_Assignment:_ Exact repetition is the task: copy every entry below.

[[ Available data open ]]

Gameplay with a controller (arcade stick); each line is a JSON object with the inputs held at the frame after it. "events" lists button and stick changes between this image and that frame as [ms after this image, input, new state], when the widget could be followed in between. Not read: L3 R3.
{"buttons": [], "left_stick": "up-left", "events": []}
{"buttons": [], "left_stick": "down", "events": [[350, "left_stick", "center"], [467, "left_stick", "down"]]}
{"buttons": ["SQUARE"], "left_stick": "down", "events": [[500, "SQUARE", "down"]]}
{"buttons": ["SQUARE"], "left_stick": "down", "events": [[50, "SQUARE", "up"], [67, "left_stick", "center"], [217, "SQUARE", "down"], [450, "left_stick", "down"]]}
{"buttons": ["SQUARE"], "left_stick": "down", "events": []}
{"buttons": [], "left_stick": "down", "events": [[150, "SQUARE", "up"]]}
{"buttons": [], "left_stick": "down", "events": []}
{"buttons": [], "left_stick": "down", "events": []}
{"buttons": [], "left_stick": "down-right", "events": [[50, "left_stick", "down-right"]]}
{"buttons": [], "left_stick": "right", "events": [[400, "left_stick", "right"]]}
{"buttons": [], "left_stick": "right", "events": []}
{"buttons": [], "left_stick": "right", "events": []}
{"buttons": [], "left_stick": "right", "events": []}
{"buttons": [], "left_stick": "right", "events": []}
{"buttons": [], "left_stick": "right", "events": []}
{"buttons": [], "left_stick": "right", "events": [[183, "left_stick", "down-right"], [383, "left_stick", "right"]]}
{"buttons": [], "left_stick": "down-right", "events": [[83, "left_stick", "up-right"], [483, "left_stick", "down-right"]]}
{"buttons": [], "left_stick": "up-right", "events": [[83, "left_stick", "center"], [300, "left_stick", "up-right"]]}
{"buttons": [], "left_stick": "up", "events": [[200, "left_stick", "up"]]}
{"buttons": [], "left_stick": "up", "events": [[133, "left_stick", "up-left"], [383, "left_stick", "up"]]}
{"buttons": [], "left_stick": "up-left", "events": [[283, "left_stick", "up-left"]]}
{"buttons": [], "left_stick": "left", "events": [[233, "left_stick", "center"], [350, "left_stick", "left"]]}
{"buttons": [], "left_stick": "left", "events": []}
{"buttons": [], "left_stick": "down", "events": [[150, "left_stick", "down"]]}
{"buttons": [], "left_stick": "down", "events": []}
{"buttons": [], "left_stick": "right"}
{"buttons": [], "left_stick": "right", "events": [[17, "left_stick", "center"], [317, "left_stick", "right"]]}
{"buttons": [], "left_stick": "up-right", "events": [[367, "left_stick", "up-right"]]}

[[ Available data closed ]]

_Answer to this task:_
Gameplay with a controller (arcade stick); each line is a JSON object with the inputs held at the frame after it. "events" lists button and stick changes between this image and that frame as [ms after this image, input, new state], when the widget could be followed in between. Not read: L3 R3.
{"buttons": [], "left_stick": "up-left", "events": []}
{"buttons": [], "left_stick": "down", "events": [[350, "left_stick", "center"], [467, "left_stick", "down"]]}
{"buttons": ["SQUARE"], "left_stick": "down", "events": [[500, "SQUARE", "down"]]}
{"buttons": ["SQUARE"], "left_stick": "down", "events": [[50, "SQUARE", "up"], [67, "left_stick", "center"], [217, "SQUARE", "down"], [450, "left_stick", "down"]]}
{"buttons": ["SQUARE"], "left_stick": "down", "events": []}
{"buttons": [], "left_stick": "down", "events": [[150, "SQUARE", "up"]]}
{"buttons": [], "left_stick": "down", "events": []}
{"buttons": [], "left_stick": "down", "events": []}
{"buttons": [], "left_stick": "down-right", "events": [[50, "left_stick", "down-right"]]}
{"buttons": [], "left_stick": "right", "events": [[400, "left_stick", "right"]]}
{"buttons": [], "left_stick": "right", "events": []}
{"buttons": [], "left_stick": "right", "events": []}
{"buttons": [], "left_stick": "right", "events": []}
{"buttons": [], "left_stick": "right", "events": []}
{"buttons": [], "left_stick": "right", "events": []}
{"buttons": [], "left_stick": "right", "events": [[183, "left_stick", "down-right"], [383, "left_stick", "right"]]}
{"buttons": [], "left_stick": "down-right", "events": [[83, "left_stick", "up-right"], [483, "left_stick", "down-right"]]}
{"buttons": [], "left_stick": "up-right", "events": [[83, "left_stick", "center"], [300, "left_stick", "up-right"]]}
{"buttons": [], "left_stick": "up", "events": [[200, "left_stick", "up"]]}
{"buttons": [], "left_stick": "up", "events": [[133, "left_stick", "up-left"], [383, "left_stick", "up"]]}
{"buttons": [], "left_stick": "up-left", "events": [[283, "left_stick", "up-left"]]}
{"buttons": [], "left_stick": "left", "events": [[233, "left_stick", "center"], [350, "left_stick", "left"]]}
{"buttons": [], "left_stick": "left", "events": []}
{"buttons": [], "left_stick": "down", "events": [[150, "left_stick", "down"]]}
{"buttons": [], "left_stick": "down", "events": []}
{"buttons": [], "left_stick": "right"}
{"buttons": [], "left_stick": "right", "events": [[17, "left_stick", "center"], [317, "left_stick", "right"]]}
{"buttons": [], "left_stick": "up-right", "events": [[367, "left_stick", "up-right"]]}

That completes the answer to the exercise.